> _Brano da leggere_:
╔══
Più spazio all’esperienza maturata negli ambulatori e maggiore flessibilità nel percorso formativo dei futuri medici di famiglia. La Giunta regionale ha approvato nuove modalità per il riconoscimento delle ore pratiche del Corso di formazione specifica in medicina generale (Mmg), con l’obiettivo di avvicinare la preparazione dei giovani professionisti alle esigenze dell’assistenza territoriale valdostana.
La revisione delle linee guida è stata approvata nella seduta di venerdì 24 luglio 2026 e riguarda il percorso formativo triennale dei medici di medicina generale. Le nuove disposizioni si applicheranno anche ai professionisti già inseriti nel corso.
La principale novità riguarda il computo dell’attività svolta direttamente sul territorio. Attraverso la presa in carico degli assistiti, ai medici corsisti potranno essere riconosciute 2.759 ore di attività pratica sulle 3.200 previste nel triennio. Le ore saranno integrate nel monte ore complessivo stabilito dal piano di studi.
Per le restanti 441 ore, il Comitato tecnico scientifico aziendale potrà riconoscere un’ulteriore quota, fino a un massimo del 50 per cento, ai medici in formazione già in possesso di specializzazioni in medicina.
Le linee guida sono state definite attraverso il confronto tra la struttura dell’Assessorato alla sanità “Finanza e valorizzazione delle risorse professionali del Servizio sanitario regionale”, il Comitato scientifico regionale, il Comitato scientifico aziendale, la Direzione dell’Area territoriale dell’Azienda Usl e le organizzazioni sindacali dei medici di medicina generale.
╚══
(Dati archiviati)
╔══
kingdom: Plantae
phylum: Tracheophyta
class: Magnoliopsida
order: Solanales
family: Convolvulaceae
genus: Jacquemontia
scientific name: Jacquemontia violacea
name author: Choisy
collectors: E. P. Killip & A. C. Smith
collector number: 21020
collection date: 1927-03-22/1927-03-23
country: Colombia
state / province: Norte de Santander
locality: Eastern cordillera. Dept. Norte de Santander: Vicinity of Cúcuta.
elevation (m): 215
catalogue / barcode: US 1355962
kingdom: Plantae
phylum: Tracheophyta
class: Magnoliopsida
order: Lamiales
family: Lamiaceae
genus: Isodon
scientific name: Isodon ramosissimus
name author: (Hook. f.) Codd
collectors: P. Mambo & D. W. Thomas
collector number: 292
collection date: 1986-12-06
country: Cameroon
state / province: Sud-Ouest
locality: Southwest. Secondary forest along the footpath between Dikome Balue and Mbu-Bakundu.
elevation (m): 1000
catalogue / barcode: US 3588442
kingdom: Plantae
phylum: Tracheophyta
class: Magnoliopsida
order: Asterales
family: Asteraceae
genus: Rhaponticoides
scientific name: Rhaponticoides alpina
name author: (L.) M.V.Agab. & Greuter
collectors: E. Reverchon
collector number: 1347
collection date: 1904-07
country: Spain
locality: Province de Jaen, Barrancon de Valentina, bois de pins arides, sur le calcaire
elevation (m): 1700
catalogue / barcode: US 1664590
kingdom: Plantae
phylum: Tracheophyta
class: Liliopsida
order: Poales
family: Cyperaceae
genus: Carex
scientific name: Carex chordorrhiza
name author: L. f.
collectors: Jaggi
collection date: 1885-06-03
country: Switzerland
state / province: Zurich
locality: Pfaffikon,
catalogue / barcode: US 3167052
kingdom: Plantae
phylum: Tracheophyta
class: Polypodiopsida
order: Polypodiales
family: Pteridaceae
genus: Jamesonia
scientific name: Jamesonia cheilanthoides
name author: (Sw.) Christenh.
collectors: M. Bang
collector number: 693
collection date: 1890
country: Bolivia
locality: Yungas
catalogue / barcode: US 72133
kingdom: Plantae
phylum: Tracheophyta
╚══
> _Consegna 1_: Traduci in inglese questa frase del brano sulla formazione dei medici di famiglia: “Le nuove disposizioni si applicheranno anche ai professionisti già inseriti nel corso.”
> _Consegna 2_: Trascrivi parola per parola il brano sulla formazione dei medici di famiglia, riportando tutto ciò che va da “La principale novità” fino a “specializzazioni in medicina.”.
Per lo svolgimento non occorre consultare i dati archiviati.

> _Risposta scritta 1_: The new provisions will also apply to professionals already enrolled in the course.

> _Risposta scritta 2_:
La principale novità riguarda il computo dell’attività svolta direttamente sul territorio. Attraverso la presa in carico degli assistiti, ai medici corsisti potranno essere riconosciute 2.759 ore di attività pratica sulle 3.200 previste nel triennio. Le ore saranno integrate nel monte ore complessivo stabilito dal piano di studi.
Per le restanti 441 ore, il Comitato tecnico scientifico aziendale potrà riconoscere un’ulteriore quota, fino a un massimo del 50 per cento, ai medici in formazione già in possesso di specializzazioni in medicina.